1

4.7K 529 20
                                    

Terik matahari pukul tiga sore, tak membuat perempuan itu terusik meski tangan dan kakinya terasa hangat diterpa sinar ultraviolet yang katanya mampu membakar kulit dan membuatnya kusam. Ia masih duduk tenang di halte bus GBK Jakarta, menatap kumpulan gedung pencakar langit yang megah dan mewah di depannya. Sorot matanya kosong, hampa, tetapi ada gejolak perasaan yang saling bertengkar di pikirannya. Benarkah yang ia lakukan sekarang? Menyesalkah ia dengan keputusan yang telak mengubah hidupnya? Inikah yang memang ia inginkan? Atau ... ini adalah kesalahan karena dulu termakan cinta dan mencoba tak peduli dengan panasnya bara di antara hubungan yang ia lakoni sekarang?

Bus berhenti di depannya. Pintu otomatis itu terbuka, lalu menampilkan kondektur berseragam rapi yang menatapnya penuh tanya, barangkali ingin menumpangi armada jurusan yang menjadi tanggung jawabnya saat ini. Tak melihat ada respons dari perempuan berlanyard Coach warna kuning labu di dadanya itu, sang kondektur melambaikan tangan, meminta supir Transjakarta untuk menutup pintu otomatis itu dan kembali melajukan armada.

Perempuan itu masih duduk tenang. Tangannya bersedekap dada, menutupi kartu identitas pegawai yang tersemat rapi pada lanyard pemberian pria itu. Kakinya bertumpu, tapi tetap terlihat anggun karena dres formal warna krem yang ia kenakan saat ini. Kaki itu tak perlu lelah, karena sneakers yang pria itu berikan bersama pakaian yang saat ini ia kenakan. Sneakers yang mereka beli di Pavilion Mall Kuala Lumpur Malaysia, saat ia menemani pria itu mengunjungi acara peragaan busana, peluncuran busana model terbaru milik perusahaan tempat pria itu bekerja.

Ada sesak di dalam dada, yang membuat perempuan itu akhirnya mengembuskan napas panjang, berharap oksigen masih mau memberinya kekuatan untuk tegar dan menjalani hidup yang mengenaskan. Iya, mengenaskan. Apa yang lebih mengenaskan dari menikahi pria yang telak memiliki anak di luar pernikahannya? Apa yang lebih mengenaskan dari mencintai pria yang tak mencintainya sepenuh cintanya kepada pria itu?

"Betah aja dari tadi di situ."

Giza terenyak dari lamunannya. Ia menoleh ke arah pintu stasiun MRT yang tak jauh dari tempatnya duduk. Pria menggemaskan itu datang. Menenteng tas punggung dengan rambut yang diterpa angin. Rambutnya ikal dan sedikit keriting. Meski tidak gondrong, tetap saja terlihat lucu saat ada keriting yang mencuat di beberapa sisi paska angin mengacak tatanan rambutnya.

"Aku pikir kamu langsung masuk hutan kota karena sudah jam tiga," ucapnya seraya duduk di samping Giza yang masih mematung di posisinya. Mata pria itu ikut mengarah pada kumpulan gedung indah yang terangkum di kawasan Sudirman Central Business Distric. Tempat perempuan yang menunggunya selalu terlihat penuh kepedihan ketika menatap salah satu gedung di sana. "Mau cancel aja? Barangkali emang kamu lagi kangen yang di sana," lanjutnya seraya menunjuk satu gedung dengan dagu.

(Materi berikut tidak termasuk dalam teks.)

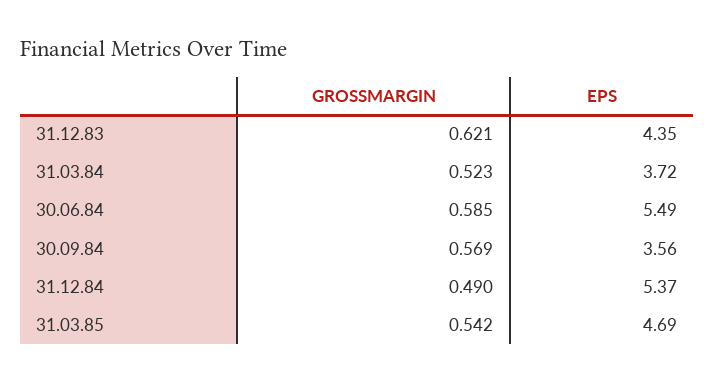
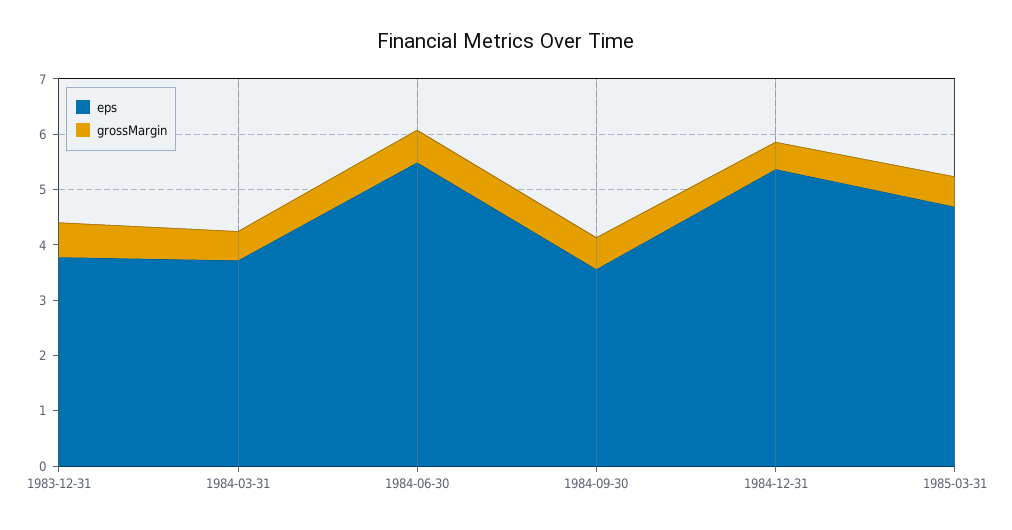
EPS, 31.12.83: 4.35 -> 3.8

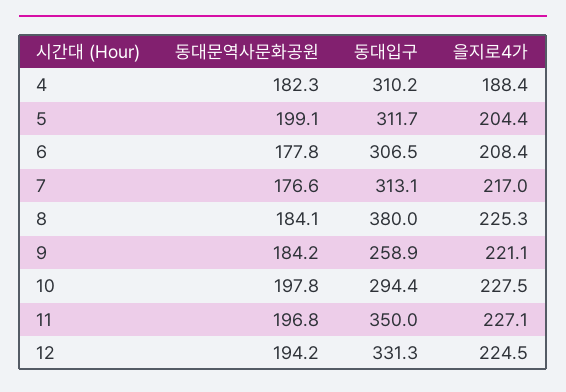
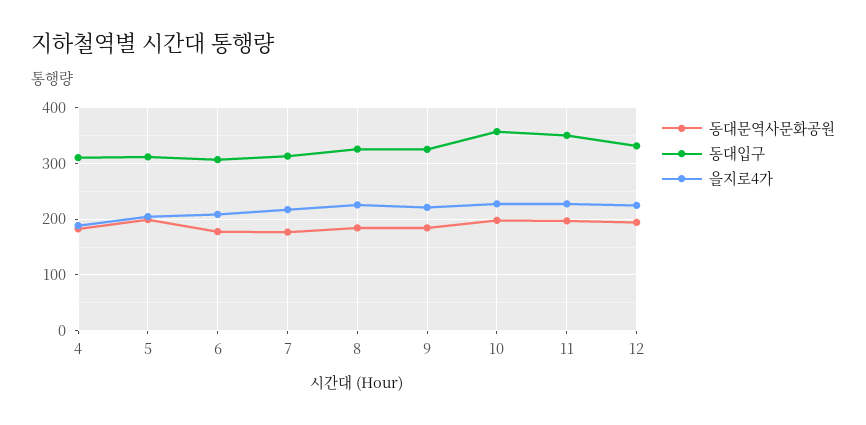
동대입구, 8: 380 -> 320
동대입구, 9: 258.9 -> 320
동대입구, 10: 294.4 -> 360

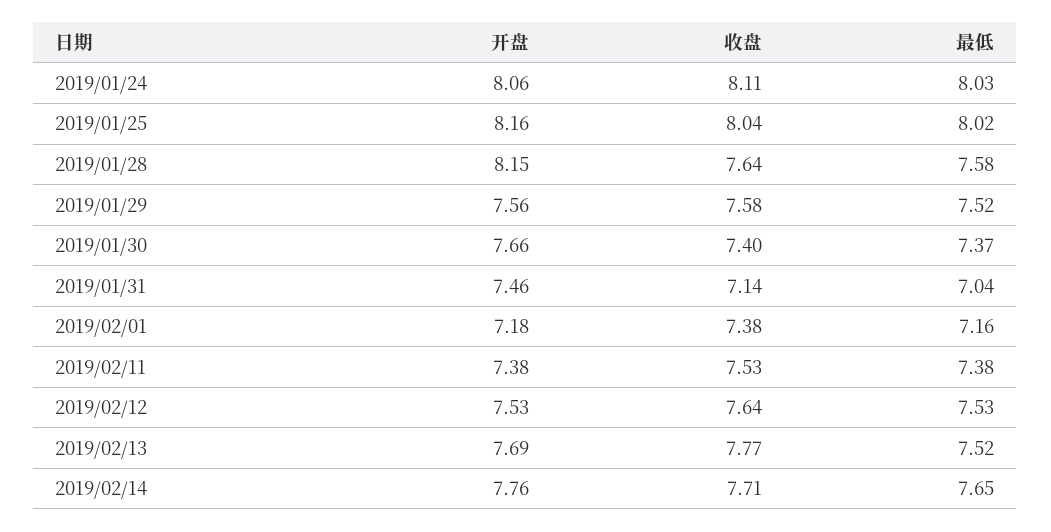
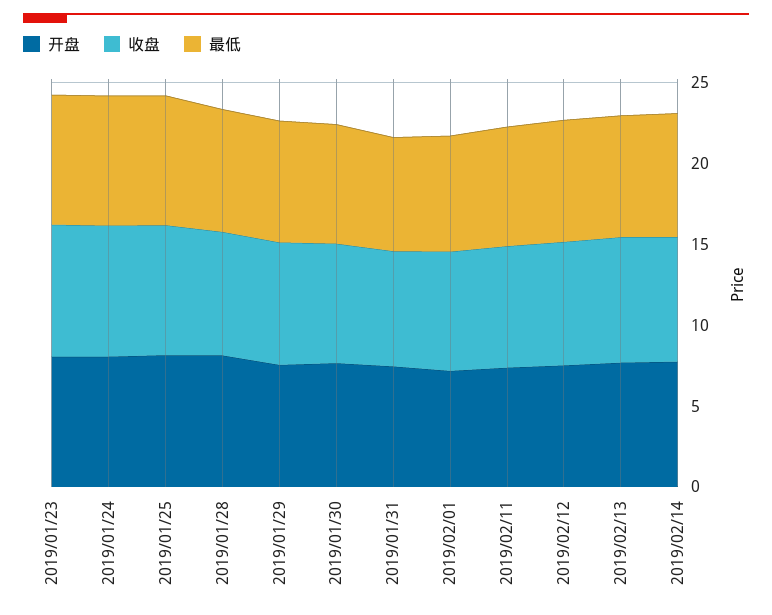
开盘, 2019/01/23: none -> 8
收盘, 2019/01/23: none -> 8
最低, 2019/01/23: none -> 8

Giza menggeleng. "Aku butuh relaxing. Aku butuh duduk di Hutan Kota sampai mereka tutup, lalu ... pulang," jawabnya dengan desahan pedih di akhir ucapan. "Setidaknya, aku masih punya waktu untuk memberikan tubuhku 'istirahat'."

Si keriting menggemaskan mengangguk. Ia mengusap asal kemeja slim fit yang membungkus tubuhnya dengan apik, lalu menyeringai saat pria tua dengan sepeda lewat di depan mereka. "Mau starling? Kayaknya minum seduhan Milo enak."

"No, thank you." Giza menggeleng seraya tersenyum santai. "Aku pernah lihat ada abang-abang starling yang isi air seduhan dia pake air keran di belakang pos sekuriti. Aku jadi takut jajan starling."

"Gak semua starling begitu, Giz." Prasetya tertawa santai. "Hanya karena satu abang starling yang begitu, kamu jadi takut dan trust issue ke semua starling. Gak semua abang starling begitu dan gak selalu kalau kita minum air keran, lalu kita jadi penyakitan."